This month's Scientific American has a great "Skeptic" column by Michael Shermer: At the Boundary of Knowledge: Is it possible to measure supernatural or paranormal phenomena?
Shermer cites physicist Sean Carroll's book (The Big Picture, which I enjoyed) in this passage.
Take our understanding of particles and forces, which Carroll says “seems indisputably accurate within a very wide domain of applicability,” such that “a thousand or a million years from now, whatever amazing discoveries science will have made, our descendants are not going to be saying ‘Haha, those silly twenty-first-century scientists, believing in ‘neutrons’ and ‘electromagnetism.’”
Thus, Carroll concludes that the laws of physics “rule out the possibility of true psychic powers.” Why? Because the particles and forces of nature don’t allow us to bend spoons, levitate or read minds, and “we know that there aren’t new particles or forces out there yet to be discovered that would support them. Not simply because we haven’t found them yet, but because we definitely would have found them if they had the right characteristics to give us the requisite powers.”
Excellent points. After thousands of years of recorded human history, there is precisely zero solid demonstrable evidence of supernatural psychic powers. Which means, the chance is extremely close to zero that such powers exist.
In his next concluding passages, Shermer also demolishes the likelihood of a supernatural God.
What about a supernatural God? Perhaps such an entity exists outside nature and its laws. If so, how would we detect it with our instruments? If a deity used natural forces to, say, cure someone’s cancer by reprogramming the cancerous cells’ DNA, that would make God nothing more than a skilled genetic engineer. If God used unknown supernatural forces, how might they interact with the known natural forces? And if such supernatural forces could somehow stir the particles in our universe, shouldn’t we be able to detect them and thereby incorporate them into our theories about the natural world? Whence the supernatural?

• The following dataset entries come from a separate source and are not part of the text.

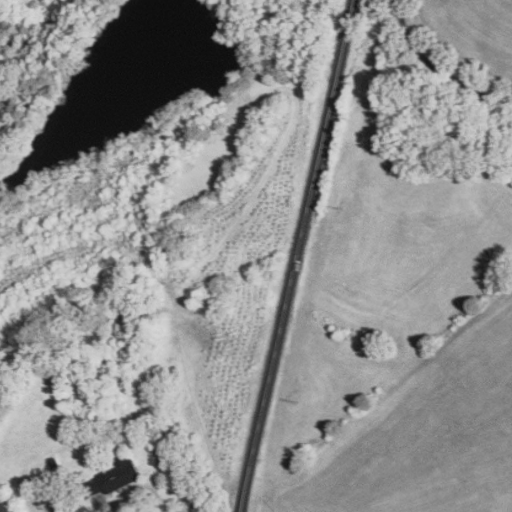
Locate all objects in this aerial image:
road: (439, 68)
road: (297, 255)
building: (115, 476)
building: (113, 478)
building: (8, 506)
building: (9, 507)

It is at the horizon where the known meets the unknown that we are tempted to inject paranormal and supernatural forces to explain hitherto unsolved mysteries, but we must resist the temptation because such efforts can never succeed, not even in principle.
When I believed in a divine power that existed above and beyond the bounds of the natural world, arguments like these threatened my spiritual sensibilities.
Now, I worship at the Altar of Reality. So I'm attracted to whatever brings me closer to what is real, even if these truths are difficult to accept. I'd prefer that a loving God was waiting to embrace my immortal soul after I die.
But what I prefer and what is real outside of my preferring brain often are very different things. We've got to choose which to pay the most attention to.